In [1]:
import numpy as np
import matplotlib.pyplot as plt

## 7.7 Evolutionary learning and other large-population models

### 7.7.1 The replicator dynamic

Say we have a population playing repeated normal games against one another. Let $\theta_t(a)$ be the share of players who do action $a$ at time $t$. Then we can define the expected payoff to an agent at time $t$ as:

$$u_t(a) = \sum_{a^\prime}\theta_t(a^\prime)u(a,a^\prime)$$

I.e., a weighted sum of the utility of that action, given what others will play. The share of the population taking a particular action will increase if it gives a higher utility than the avergage for the population, and will decrease otherwise. There are some formulas to back this up too, but basically the gradient of $\theta_t(a)$ is $\theta_t(a)(u_t(a)-u_t^*)$, where $u_t^*$ is the mean.

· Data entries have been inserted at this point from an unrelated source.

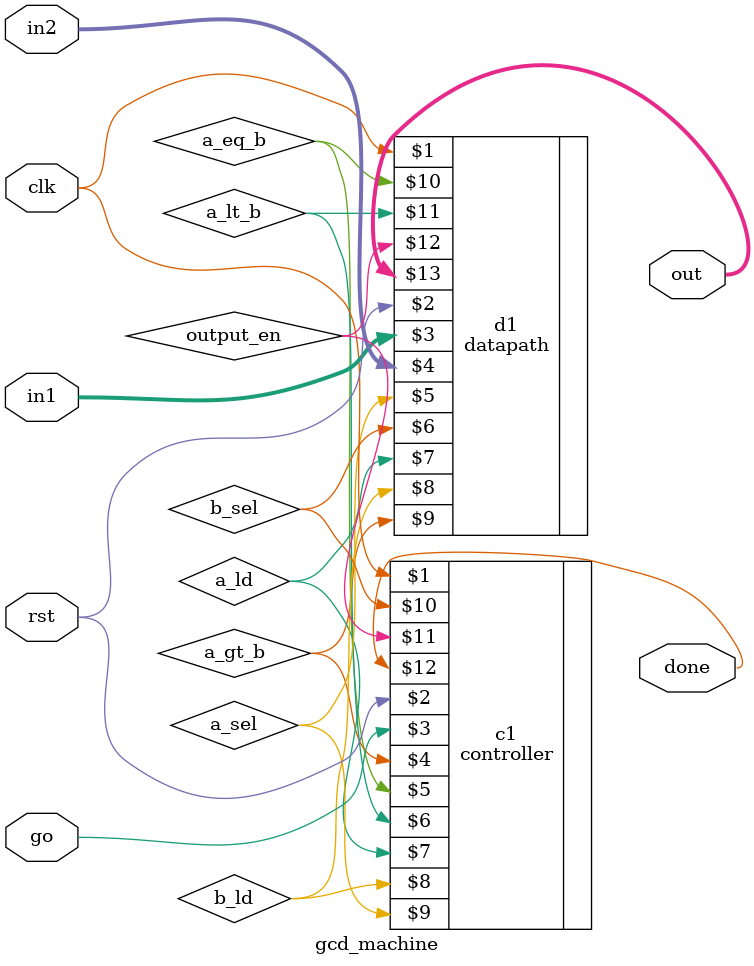
<source format=v>
module gcd_machine (clk, rst, go, in1, in2, out, done);
 
 
 input clk, rst, go;
 input[7:0] in1, in2;
 output[7:0] out;
 output done;
 
 
 wire a_gt_b, a_eq_b, a_lt_b;
 wire a_ld, a_sel, b_ld, b_sel;
 wire output_en;
 
 
 controller c1 (clk, rst, go, a_gt_b, a_eq_b, a_lt_b, a_ld, b_ld, a_sel, b_sel, output_en, done);
 
 datapath d1 (clk, rst, in1, in2, a_sel, b_sel, a_ld, b_ld, a_gt_b, a_eq_b, a_lt_b, output_en, out);
 
 endmodule
</source>
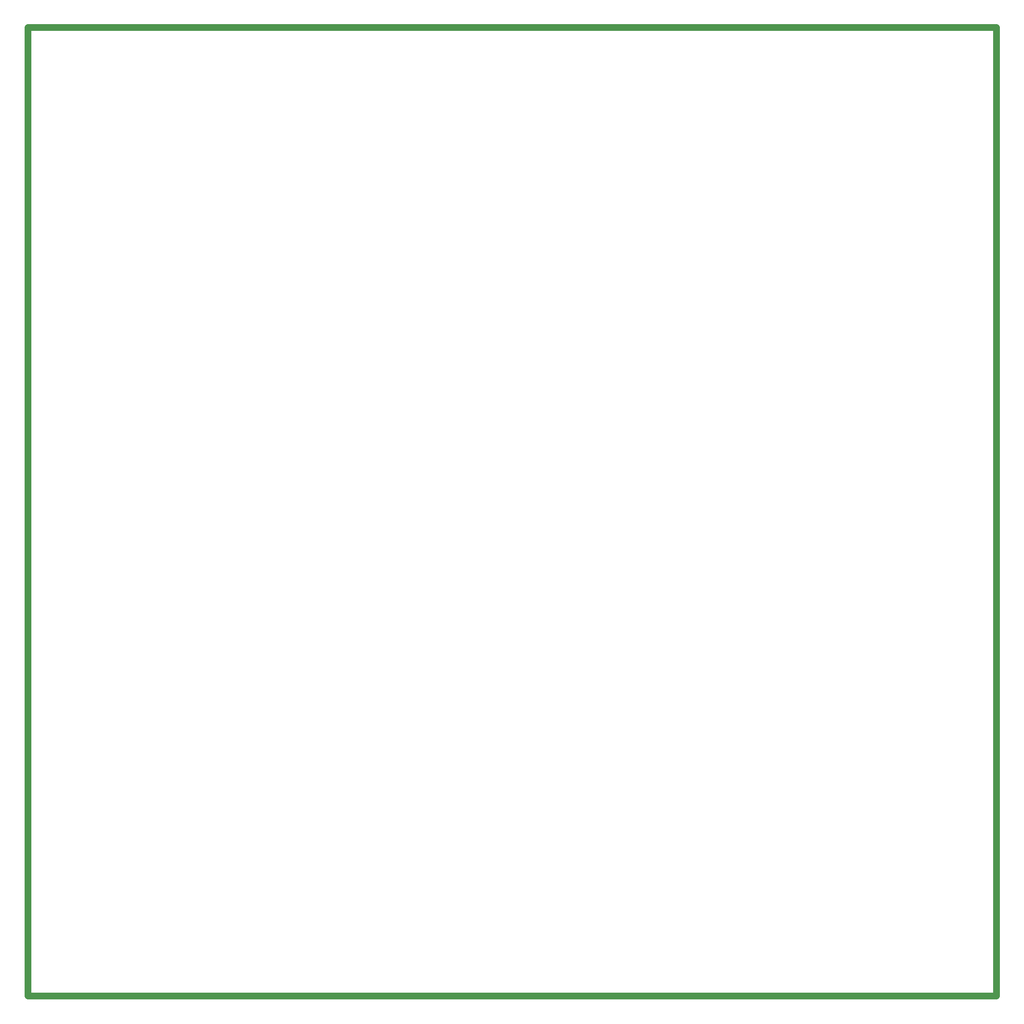
<source format=gko>
G04*
G04 #@! TF.GenerationSoftware,Altium Limited,Altium Designer,21.6.1 (37)*
G04*
G04 Layer_Color=16711935*
%FSLAX25Y25*%
%MOIN*%
G70*
G04*
G04 #@! TF.SameCoordinates,2CCEC8D5-DFE6-49CD-9DF0-9BB73A36F05B*
G04*
G04*
G04 #@! TF.FilePolarity,Positive*
G04*
G01*
G75*
%ADD90C,0.03937*%
%ADD111C,0.04724*%
D90*
X0Y0D02*
X669291D01*
Y669291D01*
X0D02*
X669291D01*
X0Y0D02*
Y669291D01*
D111*
Y0D02*
X669291D01*
Y669291D01*
X0D02*
X669291D01*
X0Y0D02*
Y669291D01*
M02*

</source>
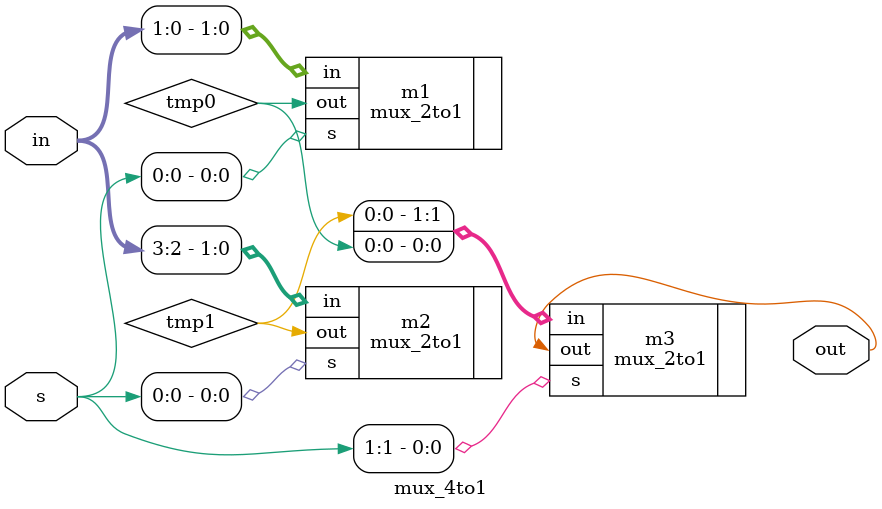
<source format=sv>
module mux_4to1(
input logic [3:0] in,
input logic [1:0] s,
output logic out
);

logic tmp0, tmp1;



mux_2to1 m1(.in(in[1:0]), .s(s[0]), .out(tmp0));
mux_2to1 m2(.in(in[3:2]), .s(s[0]), .out(tmp1));
mux_2to1 m3(.in({tmp1,tmp0}), .s(s[1]), .out(out));


endmodule
</source>
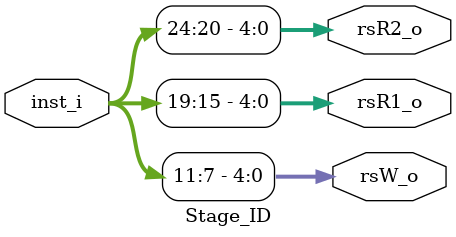
<source format=sv>
module Stage_ID( // stage instruction decode + read register
	input logic [31:0] inst_i,
	output logic [4:0] rsW_o, rsR1_o, rsR2_o
	);
	
	assign rsW_o = inst_i[11:7];
	assign rsR1_o = inst_i[19:15];
	assign rsR2_o = inst_i[24:20];
	
	
	
endmodule

</source>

One of the nice benefits of this model is you can kind-of view the ratio of the strategies as the mixed strategy of a single agent. 

As an example, consider the simple coordination game:

$$
\begin{array}{c|cc}
\text{} & \text{H} & \text{T} \\
\hline
\text{H} & 1,1 & 0,0 \\
\text{T} & 0,0 & 1,1 \\
\end{array}
$$

But let's start out a slight majority doing T.

In [9]:
theta= np.array([0.45,0.55])
for t in range(10):
    u_H = theta[0]
    u_T = theta[1]
    mean_u = theta[0]*u_H + theta[1]*u_T
    delta_H = theta[0]*(u_H-mean_u)
    delta_T = theta[1]*(u_T-mean_u)
    print("mean_u",round(mean_u,3),"u_H",round(u_H,3),"u_T",round(u_T,3),"delta_H",round(delta_H,3),"delta_T",round(delta_T,3))
    theta[0]+=delta_H
    theta[1]+=delta_T

mean_u 0.505 u_H 0.45 u_T 0.55 delta_H -0.025 delta_T 0.025
mean_u 0.511 u_H 0.425 u_T 0.575 delta_H -0.037 delta_T 0.037
mean_u 0.525 u_H 0.389 u_T 0.611 delta_H -0.053 delta_T 0.053
mean_u 0.554 u_H 0.336 u_T 0.664 delta_H -0.073 delta_T 0.073
mean_u 0.613 u_H 0.263 u_T 0.737 delta_H -0.092 delta_T 0.092
mean_u 0.717 u_H 0.171 u_T 0.829 delta_H -0.093 delta_T 0.093
mean_u 0.857 u_H 0.077 u_T 0.923 delta_H -0.06 delta_T 0.06
mean_u 0.966 u_H 0.017 u_T 0.983 delta_H -0.016 delta_T 0.016
mean_u 0.998 u_H 0.001 u_T 0.999 delta_H -0.001 delta_T 0.001
mean_u 1.0 u_H 0.0 u_T 1.0 delta_H -0.0 delta_T 0.0


As expected, everyone eventually just does T. This evolutionary model is not very different to the repeated-game model. There are several important concepts it's useful to define:
1. A steady state. Like before, this is where the strategies don't change round-to-round.
2. A stable steady state. Same as above, but if you change the state a little bit it doesn't evolve very far away.
3. An asymptotically stable state. It evolves back to the steady state.

The previous case is an example of 1 and 2, but not 3.

Unsuprisingly, Nash equilibria also turn out to be steady states and vice-versa. Also, when 3 is the case it turns out to be a trembling-hand equilibrium too (perfect and isolated).

### 7.7.2 Evolutionarily stable strategies (ESS)

A strategy is ESS if it isn't 'invadable' by any other strategy. What this means is that in the replicator dynamic the payoff for the original strategy is greater than the new strategy, when the new is a small share. A weak ESS is where the payoffs are at least the same, not necessarily better (so the population won't shrink). 

Every ESS is a Nash equilibrium, but not every equilibrium strategy is an ESS, unless you have a symmetric 2-player game.

Every ESS is unsuprisingly an asymptotically stable state.

### 7.7.3 Agent-based simulation and emergent convention

While replicator dynamics are nice for their mathematical simplicity it is also worth noting that you can model each agent independently. A good rule for doing this, e.g., for modelling social norms, is to allow each agent to update their behaviour given their own history. 2 agents might meet eachother randomly every iteration, and switch to a new strategy if it looks better than their current one over the past n iterations. Following this kind of rule for a social convention model eventually leads to a payoff that is at least the maxmin.